Job
Put the entries below into a numbered list, from the first entry through the line that contains "Valter Flego | Election: 2024 -> 2023", and only those. Leave out any blank lines.

Data extracted from a collection:
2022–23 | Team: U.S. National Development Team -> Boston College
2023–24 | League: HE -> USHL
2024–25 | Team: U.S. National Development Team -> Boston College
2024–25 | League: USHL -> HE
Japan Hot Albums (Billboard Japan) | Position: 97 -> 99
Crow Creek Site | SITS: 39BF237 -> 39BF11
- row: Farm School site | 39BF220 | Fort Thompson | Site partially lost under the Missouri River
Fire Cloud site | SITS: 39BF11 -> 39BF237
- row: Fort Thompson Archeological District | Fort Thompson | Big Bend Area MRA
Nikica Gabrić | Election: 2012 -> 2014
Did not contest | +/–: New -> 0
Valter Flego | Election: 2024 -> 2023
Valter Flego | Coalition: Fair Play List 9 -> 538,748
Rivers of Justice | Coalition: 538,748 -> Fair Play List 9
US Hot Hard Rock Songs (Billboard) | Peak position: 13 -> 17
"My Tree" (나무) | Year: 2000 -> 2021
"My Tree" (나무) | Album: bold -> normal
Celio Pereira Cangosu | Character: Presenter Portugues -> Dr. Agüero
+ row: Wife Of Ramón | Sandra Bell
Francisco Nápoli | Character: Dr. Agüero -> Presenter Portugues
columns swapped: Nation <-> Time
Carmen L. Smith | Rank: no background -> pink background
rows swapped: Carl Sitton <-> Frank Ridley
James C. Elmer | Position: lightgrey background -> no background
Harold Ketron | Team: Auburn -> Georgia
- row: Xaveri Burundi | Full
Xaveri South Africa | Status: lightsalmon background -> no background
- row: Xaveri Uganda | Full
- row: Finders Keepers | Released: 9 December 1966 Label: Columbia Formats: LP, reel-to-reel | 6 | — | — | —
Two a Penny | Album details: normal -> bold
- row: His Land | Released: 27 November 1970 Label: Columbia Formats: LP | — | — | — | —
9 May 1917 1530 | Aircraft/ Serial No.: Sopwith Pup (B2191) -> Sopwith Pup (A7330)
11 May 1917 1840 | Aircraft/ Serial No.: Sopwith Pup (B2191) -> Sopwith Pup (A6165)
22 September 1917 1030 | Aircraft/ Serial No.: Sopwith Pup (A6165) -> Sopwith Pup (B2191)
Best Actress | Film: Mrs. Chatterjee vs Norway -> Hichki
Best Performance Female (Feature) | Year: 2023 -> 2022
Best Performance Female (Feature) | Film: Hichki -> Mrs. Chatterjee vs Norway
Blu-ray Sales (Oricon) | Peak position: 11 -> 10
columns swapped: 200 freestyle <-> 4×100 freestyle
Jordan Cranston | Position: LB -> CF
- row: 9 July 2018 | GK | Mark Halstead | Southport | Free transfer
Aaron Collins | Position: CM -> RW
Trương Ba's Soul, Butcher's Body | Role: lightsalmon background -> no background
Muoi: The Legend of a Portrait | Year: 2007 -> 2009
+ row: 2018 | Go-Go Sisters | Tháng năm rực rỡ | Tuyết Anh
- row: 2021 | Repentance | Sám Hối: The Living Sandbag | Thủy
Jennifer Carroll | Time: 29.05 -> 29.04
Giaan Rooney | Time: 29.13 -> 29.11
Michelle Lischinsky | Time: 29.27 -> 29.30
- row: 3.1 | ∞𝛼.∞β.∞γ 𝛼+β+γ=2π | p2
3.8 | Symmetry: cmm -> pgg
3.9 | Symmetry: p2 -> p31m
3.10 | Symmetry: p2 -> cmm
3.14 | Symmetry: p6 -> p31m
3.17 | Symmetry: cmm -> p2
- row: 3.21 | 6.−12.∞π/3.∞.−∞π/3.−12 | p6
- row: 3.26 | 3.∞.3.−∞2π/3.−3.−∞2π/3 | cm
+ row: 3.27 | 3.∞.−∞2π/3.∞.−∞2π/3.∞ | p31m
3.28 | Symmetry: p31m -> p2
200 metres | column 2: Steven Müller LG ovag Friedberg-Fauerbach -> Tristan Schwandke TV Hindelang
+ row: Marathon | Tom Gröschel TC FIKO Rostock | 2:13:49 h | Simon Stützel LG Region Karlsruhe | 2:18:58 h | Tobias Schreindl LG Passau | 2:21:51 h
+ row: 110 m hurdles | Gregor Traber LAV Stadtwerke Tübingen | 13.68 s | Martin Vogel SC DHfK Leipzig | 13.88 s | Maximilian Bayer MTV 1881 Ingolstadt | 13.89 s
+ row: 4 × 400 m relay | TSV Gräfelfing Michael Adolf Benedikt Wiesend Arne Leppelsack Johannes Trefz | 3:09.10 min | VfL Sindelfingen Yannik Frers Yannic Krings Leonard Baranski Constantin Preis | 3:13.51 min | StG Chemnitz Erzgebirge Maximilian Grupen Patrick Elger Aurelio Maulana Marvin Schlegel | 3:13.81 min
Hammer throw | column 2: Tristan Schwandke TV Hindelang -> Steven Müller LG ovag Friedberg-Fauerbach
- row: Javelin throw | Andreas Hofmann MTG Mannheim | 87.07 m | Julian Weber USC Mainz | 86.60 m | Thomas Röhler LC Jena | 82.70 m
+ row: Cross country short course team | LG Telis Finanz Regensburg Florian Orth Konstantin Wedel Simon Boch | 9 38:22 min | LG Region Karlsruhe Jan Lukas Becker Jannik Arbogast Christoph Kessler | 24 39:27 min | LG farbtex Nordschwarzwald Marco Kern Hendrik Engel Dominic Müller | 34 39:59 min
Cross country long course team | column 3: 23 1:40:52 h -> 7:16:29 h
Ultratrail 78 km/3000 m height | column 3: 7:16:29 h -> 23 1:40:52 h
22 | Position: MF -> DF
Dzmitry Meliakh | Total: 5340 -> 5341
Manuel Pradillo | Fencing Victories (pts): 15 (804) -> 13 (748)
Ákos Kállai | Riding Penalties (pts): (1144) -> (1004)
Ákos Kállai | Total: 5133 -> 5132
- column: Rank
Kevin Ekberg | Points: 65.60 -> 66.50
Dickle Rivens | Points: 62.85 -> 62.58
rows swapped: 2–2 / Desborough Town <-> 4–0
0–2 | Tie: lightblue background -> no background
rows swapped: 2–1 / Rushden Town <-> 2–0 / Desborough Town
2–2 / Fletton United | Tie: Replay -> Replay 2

Output for this task
1. 2022–23 | Team: U.S. National Development Team -> Boston College
2. 2023–24 | League: HE -> USHL
3. 2024–25 | Team: U.S. National Development Team -> Boston College
4. 2024–25 | League: USHL -> HE
5. Japan Hot Albums (Billboard Japan) | Position: 97 -> 99
6. Crow Creek Site | SITS: 39BF237 -> 39BF11
7. - row: Farm School site | 39BF220 | Fort Thompson | Site partially lost under the Missouri River
8. Fire Cloud site | SITS: 39BF11 -> 39BF237
9. - row: Fort Thompson Archeological District | Fort Thompson | Big Bend Area MRA
10. Nikica Gabrić | Election: 2012 -> 2014
11. Did not contest | +/–: New -> 0
12. Valter Flego | Election: 2024 -> 2023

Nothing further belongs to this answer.